→ Extracted information:
================================

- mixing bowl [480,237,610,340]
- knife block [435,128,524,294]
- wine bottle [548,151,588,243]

================================

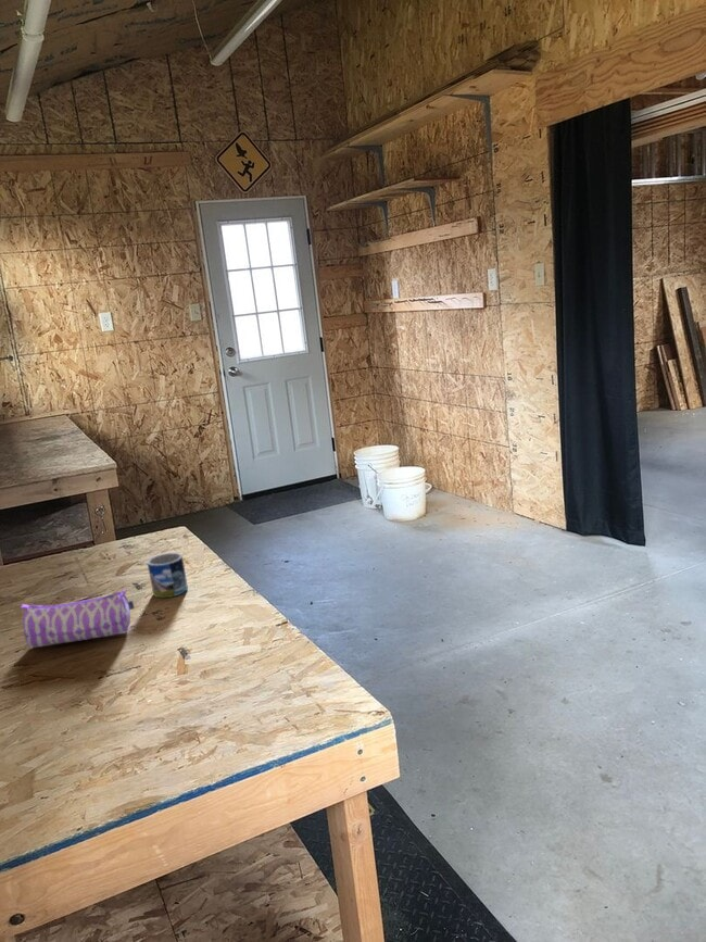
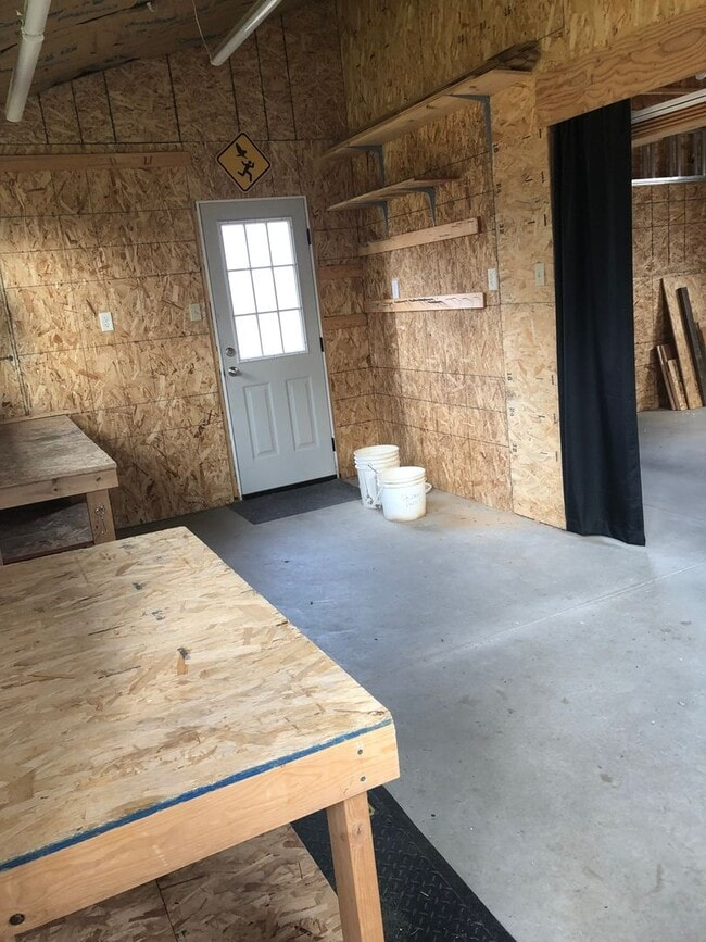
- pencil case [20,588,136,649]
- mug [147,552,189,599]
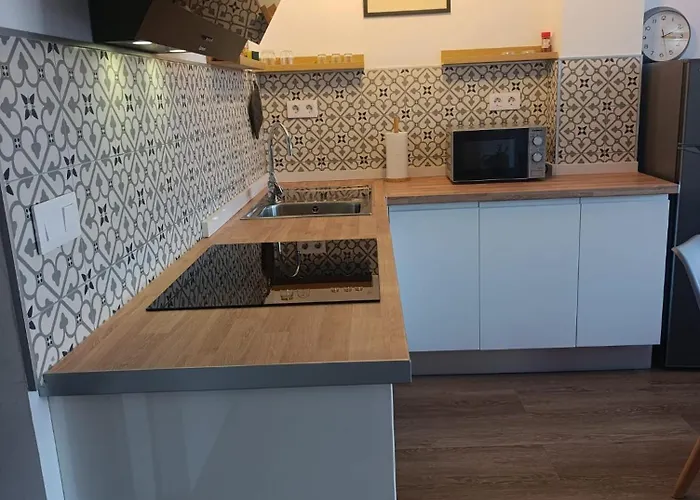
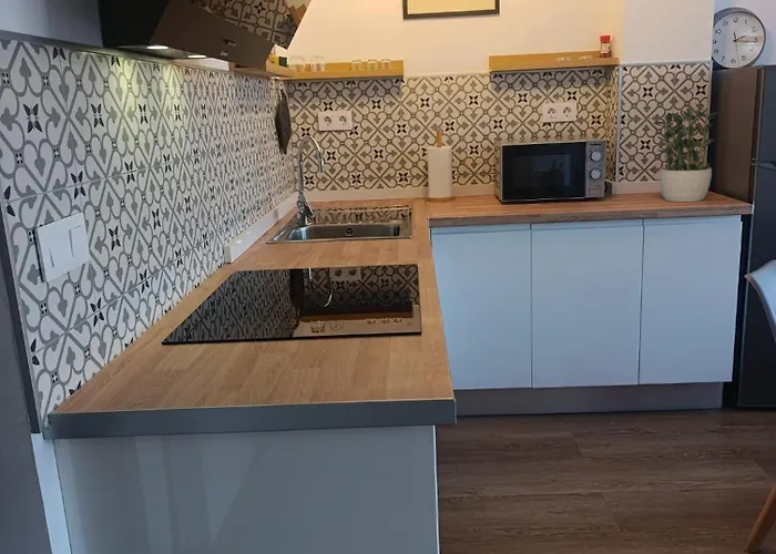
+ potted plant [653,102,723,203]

================================

→ What this task involves: There is a line with "- mixing bowl [480,237,610,340]" and a line with "- wine bottle [548,151,588,243]" above. Copy exactly those two lines and all lines between them, with nothing else.

→ Written solution:
- mixing bowl [480,237,610,340]
- knife block [435,128,524,294]
- wine bottle [548,151,588,243]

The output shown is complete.